Вячеслав Всеволодович Иванов

Содержание Развернуть Свернуть

I. ПРИТЧА О ПОТЕРЯННОМ БРАТЕ...................................................5
II. ПРИТЧА О МУКАХ НЕЧЕСТИВЦЕВ........................................ 116
III. ПРИТЧА О ПРЕЛЮБОДЕЯНИИ............................................... 184
IV. ПРИТЧА О БОЛЕЗНИ ДУХА....................................................... 242
V. ПРИТЧА О РАЗБИТОЙ ЧАШЕ..................................................... 299

БОРИС ХАЗАНОВ. ОДНУ РОССИЮ В МИРЕ ВИДЯ............................ 414

 

Почитать Развернуть Свернуть

I

«Увы! Шум народов многих! Шумят они, как шумит море. Рев племен! Они ревут, как ревут сильные воды!» Так изрек Исайя, сын Амосов, пророк, за восемь веков до Вифлеемской звезды предсказавший Рождество Младенца, Ребенка, Сына своему сердечно любимому, непослушному и упрямому народу. Народу, изнемогавшему среди рева и топота со всех сторон. Так изрек пророк, чутким ухом уловивший самый опасный, тяжелый топот с Севера.

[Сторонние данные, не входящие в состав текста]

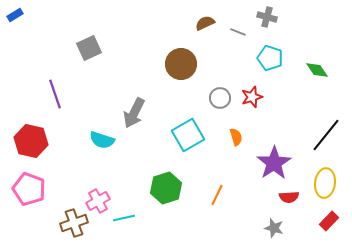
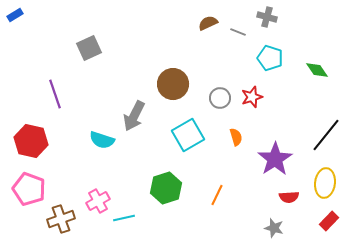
brown semicircle: moved 3 px right
brown circle: moved 8 px left, 20 px down
gray arrow: moved 3 px down
purple star: moved 1 px right, 4 px up
brown cross: moved 13 px left, 4 px up
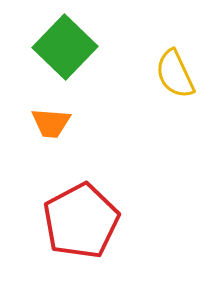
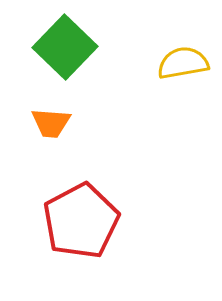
yellow semicircle: moved 8 px right, 11 px up; rotated 105 degrees clockwise
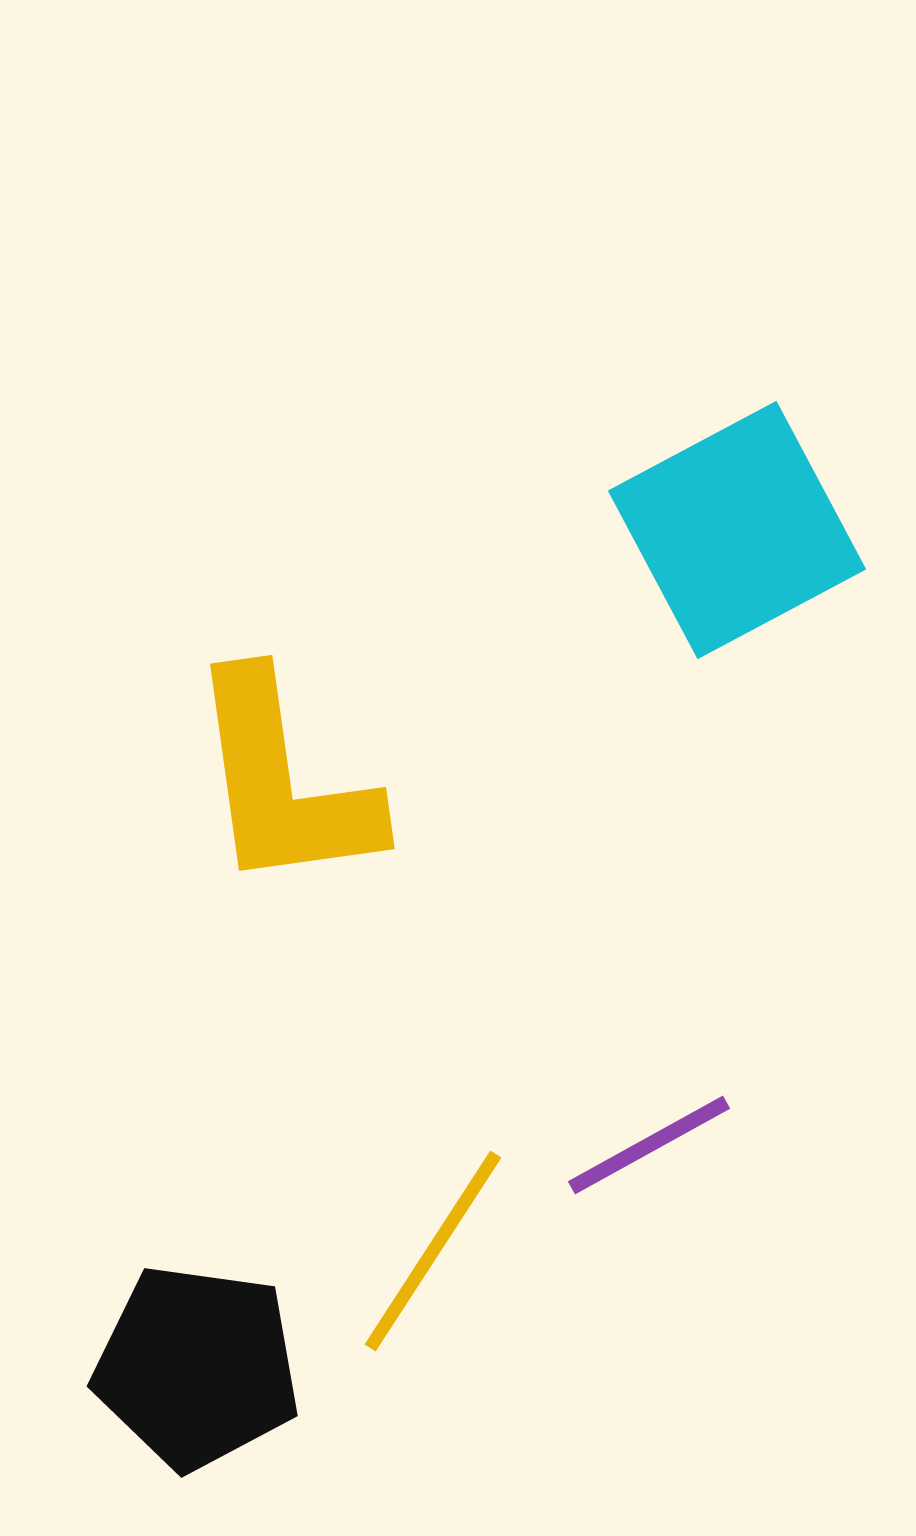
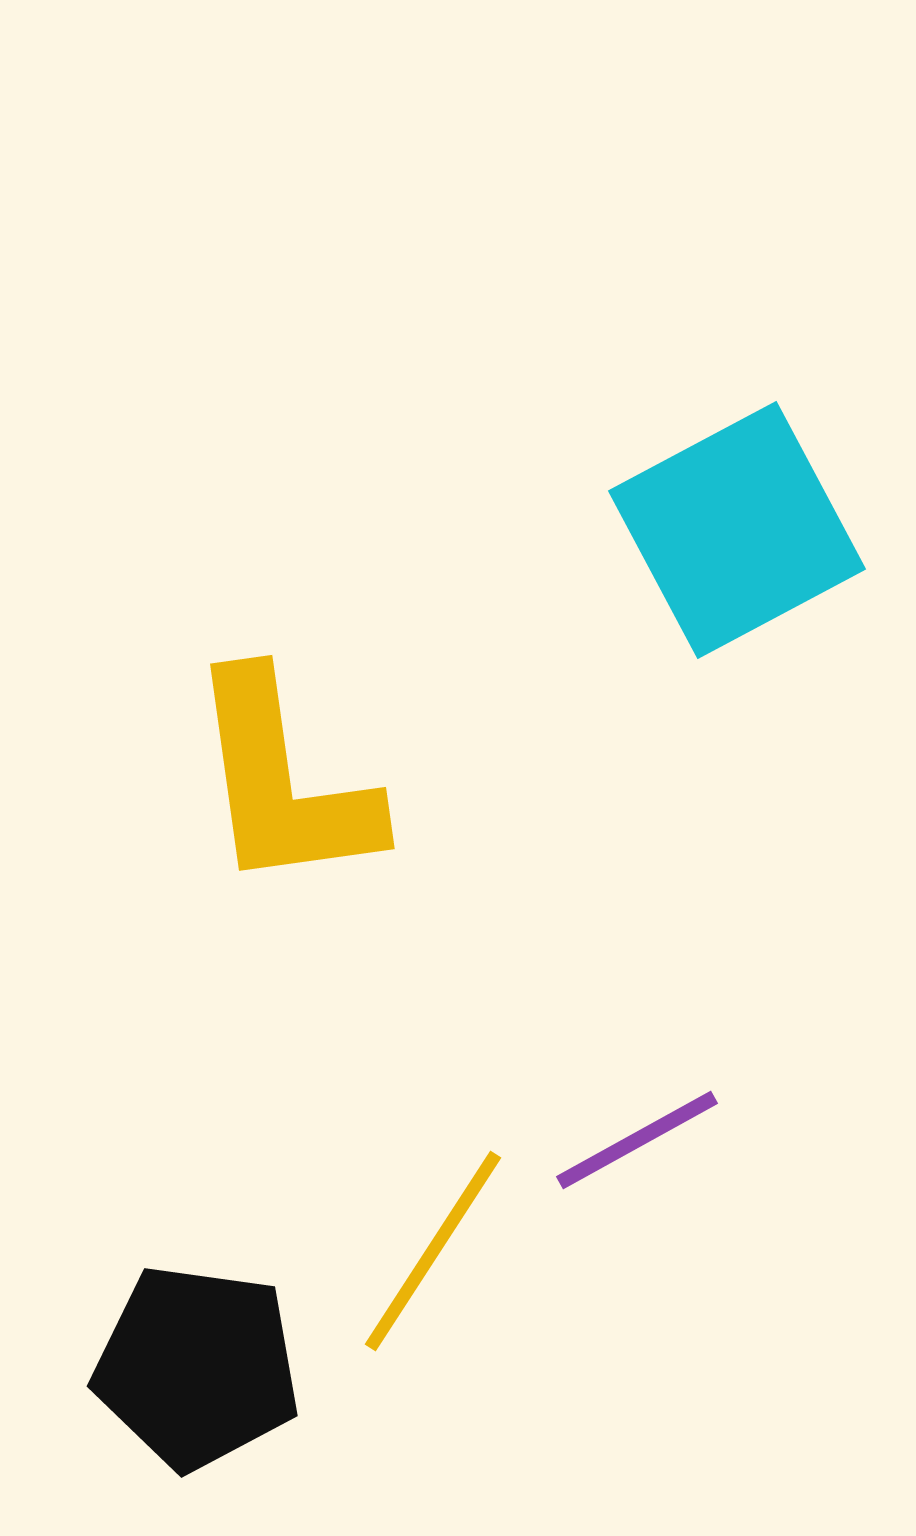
purple line: moved 12 px left, 5 px up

Да, шумно и суетливо на земле. Но чем выше к небу, тем всё более стихает шум, и чем ближе к Господу, тем менее жалко людей. Вот почему Господь, чтоб пожалеть человека, шлет на землю своих посланцев. Не сам по себе шлет их на землю Господь, не сам избирает, а шлет тех, кого изберут и обозначат пророки. Такое право дал человеку Господь лишь в самом начале бытия, при сотворении мира. «Господь Бог образовал из земли всех животных полевых и всех птиц небесных и привел их к человеку, чтоб видеть, как он назовет их, и чтоб как наречет человек всякую душу живую, так и было имя ей». Этим заложил Господь в человеке силу Творца и приобщил человека к тайне искусства. На седьмой день творения было Рождество искусства, на седьмой день был человеку этот Божий подарок, и по сей день сохранил Господь его для избранных. Из среды этих избранных выделил Он пророков-предсказателей великих и малых, а из среды пророков выделил лишь трех – Моисея, создателя Божьего Закона, Исайю, предсказавшего Мессию, Христа из колена Иудина, и Иеремию, предсказавшего Антимессию, Антихриста из колена Данова.

На смертном одре своем Иаков, зачинатель Израиля, сообщил каждому из двенадцати сыновей своих его будущее, чтоб не было у сыновей любопытства к своей судьбе и все силы свои они отдали лишь на исполнение Завета. Четвертому сыну Иуде он сказал:

– Иуда! Тебя восхвалят братья твои. Твоя рука на хребте врагов твоих. Поклонятся тебе сыны отца твоего. Молодой лев Иуда, с добычи сын мой поднимается. Преклонился он, лег, как лев и как львица, кто поднимет его? Не отойдет скипетр от Иуды и законодатель от чресел его, доколе не придет Примиритель и Ему покорность народов…

Шестому сыну своему Дану он сказал:

– Дан будет судить народ свой, как одно из колен Израиля. Дан будет змеем на дороге, Аспидом на пути, уязвляющим ногу коня, так что всадник его упадет назад…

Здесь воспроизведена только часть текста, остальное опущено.